Required action
Nothing is to be left out; print all the entries exactly.

Listed entries
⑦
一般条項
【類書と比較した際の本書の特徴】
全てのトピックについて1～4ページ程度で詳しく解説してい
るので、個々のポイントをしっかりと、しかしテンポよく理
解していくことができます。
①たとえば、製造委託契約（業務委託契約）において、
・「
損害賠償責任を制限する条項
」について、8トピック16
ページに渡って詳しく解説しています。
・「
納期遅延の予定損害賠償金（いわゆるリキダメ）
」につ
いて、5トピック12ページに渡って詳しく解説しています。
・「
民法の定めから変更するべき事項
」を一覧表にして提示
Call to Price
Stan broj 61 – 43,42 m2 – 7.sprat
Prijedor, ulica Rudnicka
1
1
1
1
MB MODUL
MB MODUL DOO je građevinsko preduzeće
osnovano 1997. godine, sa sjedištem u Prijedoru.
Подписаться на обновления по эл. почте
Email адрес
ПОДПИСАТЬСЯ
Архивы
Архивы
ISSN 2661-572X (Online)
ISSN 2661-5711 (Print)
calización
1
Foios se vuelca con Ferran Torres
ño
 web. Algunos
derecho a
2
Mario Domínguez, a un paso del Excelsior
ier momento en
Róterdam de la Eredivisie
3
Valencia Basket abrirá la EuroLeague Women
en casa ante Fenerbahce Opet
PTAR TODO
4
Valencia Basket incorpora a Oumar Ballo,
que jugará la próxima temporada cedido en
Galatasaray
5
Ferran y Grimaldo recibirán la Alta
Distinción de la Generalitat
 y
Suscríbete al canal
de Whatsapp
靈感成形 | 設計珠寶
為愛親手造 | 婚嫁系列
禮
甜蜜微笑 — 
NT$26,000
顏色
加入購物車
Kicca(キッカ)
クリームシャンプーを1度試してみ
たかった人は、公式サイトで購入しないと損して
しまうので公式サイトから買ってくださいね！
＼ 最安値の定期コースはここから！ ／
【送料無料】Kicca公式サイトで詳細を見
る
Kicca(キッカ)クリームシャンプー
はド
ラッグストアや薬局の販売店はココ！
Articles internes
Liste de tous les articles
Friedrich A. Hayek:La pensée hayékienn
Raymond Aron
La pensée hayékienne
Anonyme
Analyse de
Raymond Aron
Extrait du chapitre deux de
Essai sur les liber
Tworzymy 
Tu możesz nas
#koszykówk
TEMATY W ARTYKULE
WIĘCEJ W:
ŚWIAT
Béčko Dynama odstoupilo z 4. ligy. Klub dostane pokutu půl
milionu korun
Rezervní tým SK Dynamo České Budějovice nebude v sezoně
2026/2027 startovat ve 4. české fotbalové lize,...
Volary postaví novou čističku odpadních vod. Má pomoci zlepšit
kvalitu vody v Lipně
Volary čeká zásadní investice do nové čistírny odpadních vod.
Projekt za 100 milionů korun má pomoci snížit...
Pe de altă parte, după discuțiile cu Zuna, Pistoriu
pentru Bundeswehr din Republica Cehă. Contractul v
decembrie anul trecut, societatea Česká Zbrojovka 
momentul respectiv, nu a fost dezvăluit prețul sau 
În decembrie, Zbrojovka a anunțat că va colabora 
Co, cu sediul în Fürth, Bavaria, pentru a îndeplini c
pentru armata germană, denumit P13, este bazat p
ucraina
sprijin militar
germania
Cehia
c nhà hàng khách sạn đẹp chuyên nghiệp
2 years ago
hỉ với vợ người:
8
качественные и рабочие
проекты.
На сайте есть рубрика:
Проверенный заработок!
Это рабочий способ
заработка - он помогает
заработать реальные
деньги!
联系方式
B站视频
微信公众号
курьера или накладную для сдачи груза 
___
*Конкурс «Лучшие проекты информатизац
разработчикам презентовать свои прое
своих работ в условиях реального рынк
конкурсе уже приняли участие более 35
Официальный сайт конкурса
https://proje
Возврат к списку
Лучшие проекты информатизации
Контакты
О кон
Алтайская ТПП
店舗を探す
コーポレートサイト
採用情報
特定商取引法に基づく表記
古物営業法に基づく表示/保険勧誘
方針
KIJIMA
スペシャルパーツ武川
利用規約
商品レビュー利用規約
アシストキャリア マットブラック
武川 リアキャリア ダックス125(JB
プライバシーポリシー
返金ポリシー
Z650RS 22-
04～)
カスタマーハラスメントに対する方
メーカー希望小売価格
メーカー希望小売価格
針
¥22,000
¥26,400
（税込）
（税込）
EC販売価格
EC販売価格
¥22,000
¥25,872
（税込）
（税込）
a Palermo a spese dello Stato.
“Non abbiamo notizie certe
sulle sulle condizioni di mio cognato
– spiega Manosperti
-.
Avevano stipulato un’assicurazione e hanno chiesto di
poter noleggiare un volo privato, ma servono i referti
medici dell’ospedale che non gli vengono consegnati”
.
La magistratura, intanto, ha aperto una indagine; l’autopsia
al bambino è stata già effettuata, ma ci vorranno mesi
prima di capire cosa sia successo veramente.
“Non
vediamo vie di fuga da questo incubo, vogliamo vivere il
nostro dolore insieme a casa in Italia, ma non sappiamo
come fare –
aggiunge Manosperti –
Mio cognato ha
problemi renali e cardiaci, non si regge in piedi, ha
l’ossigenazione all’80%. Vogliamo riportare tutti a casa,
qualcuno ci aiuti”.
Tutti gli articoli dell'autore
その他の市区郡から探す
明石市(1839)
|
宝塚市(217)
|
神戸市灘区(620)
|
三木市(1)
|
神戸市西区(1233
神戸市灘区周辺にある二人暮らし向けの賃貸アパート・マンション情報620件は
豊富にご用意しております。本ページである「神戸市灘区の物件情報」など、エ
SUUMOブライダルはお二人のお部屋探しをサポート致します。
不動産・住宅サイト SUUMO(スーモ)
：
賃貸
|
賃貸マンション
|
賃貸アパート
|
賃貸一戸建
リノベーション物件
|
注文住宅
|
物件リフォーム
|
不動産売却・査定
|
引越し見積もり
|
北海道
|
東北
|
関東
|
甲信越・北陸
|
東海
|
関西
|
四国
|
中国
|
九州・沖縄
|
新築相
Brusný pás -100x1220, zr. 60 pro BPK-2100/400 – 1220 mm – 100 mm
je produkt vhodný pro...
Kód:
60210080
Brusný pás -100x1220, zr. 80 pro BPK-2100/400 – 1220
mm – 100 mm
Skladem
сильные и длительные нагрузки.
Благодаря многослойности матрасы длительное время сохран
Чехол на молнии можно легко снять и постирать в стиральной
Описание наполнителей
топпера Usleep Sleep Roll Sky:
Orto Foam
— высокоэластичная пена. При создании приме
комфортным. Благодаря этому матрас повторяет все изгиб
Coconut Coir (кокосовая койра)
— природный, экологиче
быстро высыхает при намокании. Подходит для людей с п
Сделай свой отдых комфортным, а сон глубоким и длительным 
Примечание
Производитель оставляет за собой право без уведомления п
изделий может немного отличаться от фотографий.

Task solution
⑦
一般条項
【類書と比較した際の本書の特徴】
全てのトピックについて1～4ページ程度で詳しく解説してい
るので、個々のポイントをしっかりと、しかしテンポよく理
解していくことができます。
①たとえば、製造委託契約（業務委託契約）において、
・「
損害賠償責任を制限する条項
」について、8トピック16
ページに渡って詳しく解説しています。
・「
納期遅延の予定損害賠償金（いわゆるリキダメ）
」につ
いて、5トピック12ページに渡って詳しく解説しています。
・「
民法の定めから変更するべき事項
」を一覧表にして提示
Call to Price
Stan broj 61 – 43,42 m2 – 7.sprat
Prijedor, ulica Rudnicka
1
1
1
1
MB MODUL
MB MODUL DOO je građevinsko preduzeće
osnovano 1997. godine, sa sjedištem u Prijedoru.
Подписаться на обновления по эл. почте
Email адрес
ПОДПИСАТЬСЯ
Архивы
Архивы
ISSN 2661-572X (Online)
ISSN 2661-5711 (Print)
calización
1
Foios se vuelca con Ferran Torres
ño
 web. Algunos
derecho a
2
Mario Domínguez, a un paso del Excelsior
ier momento en
Róterdam de la Eredivisie
3
Valencia Basket abrirá la EuroLeague Women
en casa ante Fenerbahce Opet
PTAR TODO
4
Valencia Basket incorpora a Oumar Ballo,
que jugará la próxima temporada cedido en
Galatasaray
5
Ferran y Grimaldo recibirán la Alta
Distinción de la Generalitat
 y
Suscríbete al canal
de Whatsapp
靈感成形 | 設計珠寶
為愛親手造 | 婚嫁系列
禮
甜蜜微笑 — 
NT$26,000
顏色
加入購物車
Kicca(キッカ)
クリームシャンプーを1度試してみ
たかった人は、公式サイトで購入しないと損して
しまうので公式サイトから買ってくださいね！
＼ 最安値の定期コースはここから！ ／
【送料無料】Kicca公式サイトで詳細を見
る
Kicca(キッカ)クリームシャンプー
はド
ラッグストアや薬局の販売店はココ！
Articles internes
Liste de tous les articles
Friedrich A. Hayek:La pensée hayékienn
Raymond Aron
La pensée hayékienne
Anonyme
Analyse de
Raymond Aron
Extrait du chapitre deux de
Essai sur les liber
Tworzymy 
Tu możesz nas
#koszykówk
TEMATY W ARTYKULE
WIĘCEJ W:
ŚWIAT
Béčko Dynama odstoupilo z 4. ligy. Klub dostane pokutu půl
milionu korun
Rezervní tým SK Dynamo České Budějovice nebude v sezoně
2026/2027 startovat ve 4. české fotbalové lize,...
Volary postaví novou čističku odpadních vod. Má pomoci zlepšit
kvalitu vody v Lipně
Volary čeká zásadní investice do nové čistírny odpadních vod.
Projekt za 100 milionů korun má pomoci snížit...
Pe de altă parte, după discuțiile cu Zuna, Pistoriu
pentru Bundeswehr din Republica Cehă. Contractul v
decembrie anul trecut, societatea Česká Zbrojovka 
momentul respectiv, nu a fost dezvăluit prețul sau 
În decembrie, Zbrojovka a anunțat că va colabora 
Co, cu sediul în Fürth, Bavaria, pentru a îndeplini c
pentru armata germană, denumit P13, este bazat p
ucraina
sprijin militar
germania
Cehia
c nhà hàng khách sạn đẹp chuyên nghiệp
2 years ago
hỉ với vợ người:
8
качественные и рабочие
проекты.
На сайте есть рубрика:
Проверенный заработок!
Это рабочий способ
заработка - он помогает
заработать реальные
деньги!
联系方式
B站视频
微信公众号
курьера или накладную для сдачи груза 
___
*Конкурс «Лучшие проекты информатизац
разработчикам презентовать свои прое
своих работ в условиях реального рынк
конкурсе уже приняли участие более 35
Официальный сайт конкурса
https://proje
Возврат к списку
Лучшие проекты информатизации
Контакты
О кон
Алтайская ТПП
店舗を探す
コーポレートサイト
採用情報
特定商取引法に基づく表記
古物営業法に基づく表示/保険勧誘
方針
KIJIMA
スペシャルパーツ武川
利用規約
商品レビュー利用規約
アシストキャリア マットブラック
武川 リアキャリア ダックス125(JB
プライバシーポリシー
返金ポリシー
Z650RS 22-
04～)
カスタマーハラスメントに対する方
メーカー希望小売価格
メーカー希望小売価格
針
¥22,000
¥26,400
（税込）
（税込）
EC販売価格
EC販売価格
¥22,000
¥25,872
（税込）
（税込）
a Palermo a spese dello Stato.
“Non abbiamo notizie certe
sulle sulle condizioni di mio cognato
– spiega Manosperti
-.
Avevano stipulato un’assicurazione e hanno chiesto di
poter noleggiare un volo privato, ma servono i referti
medici dell’ospedale che non gli vengono consegnati”
.
La magistratura, intanto, ha aperto una indagine; l’autopsia
al bambino è stata già effettuata, ma ci vorranno mesi
prima di capire cosa sia successo veramente.
“Non
vediamo vie di fuga da questo incubo, vogliamo vivere il
nostro dolore insieme a casa in Italia, ma non sappiamo
come fare –
aggiunge Manosperti –
Mio cognato ha
problemi renali e cardiaci, non si regge in piedi, ha
l’ossigenazione all’80%. Vogliamo riportare tutti a casa,
qualcuno ci aiuti”.
Tutti gli articoli dell'autore
その他の市区郡から探す
明石市(1839)
|
宝塚市(217)
|
神戸市灘区(620)
|
三木市(1)
|
神戸市西区(1233
神戸市灘区周辺にある二人暮らし向けの賃貸アパート・マンション情報620件は
豊富にご用意しております。本ページである「神戸市灘区の物件情報」など、エ
SUUMOブライダルはお二人のお部屋探しをサポート致します。
不動産・住宅サイト SUUMO(スーモ)
：
賃貸
|
賃貸マンション
|
賃貸アパート
|
賃貸一戸建
リノベーション物件
|
注文住宅
|
物件リフォーム
|
不動産売却・査定
|
引越し見積もり
|
北海道
|
東北
|
関東
|
甲信越・北陸
|
東海
|
関西
|
四国
|
中国
|
九州・沖縄
|
新築相
Brusný pás -100x1220, zr. 60 pro BPK-2100/400 – 1220 mm – 100 mm
je produkt vhodný pro...
Kód:
60210080
Brusný pás -100x1220, zr. 80 pro BPK-2100/400 – 1220
mm – 100 mm
Skladem
сильные и длительные нагрузки.
Благодаря многослойности матрасы длительное время сохран
Чехол на молнии можно легко снять и постирать в стиральной
Описание наполнителей
топпера Usleep Sleep Roll Sky:
Orto Foam
— высокоэластичная пена. При создании приме
комфортным. Благодаря этому матрас повторяет все изгиб
Coconut Coir (кокосовая койра)
— природный, экологиче
быстро высыхает при намокании. Подходит для людей с п
Сделай свой отдых комфортным, а сон глубоким и длительным 
Примечание
Производитель оставляет за собой право без уведомления п
изделий может немного отличаться от фотографий.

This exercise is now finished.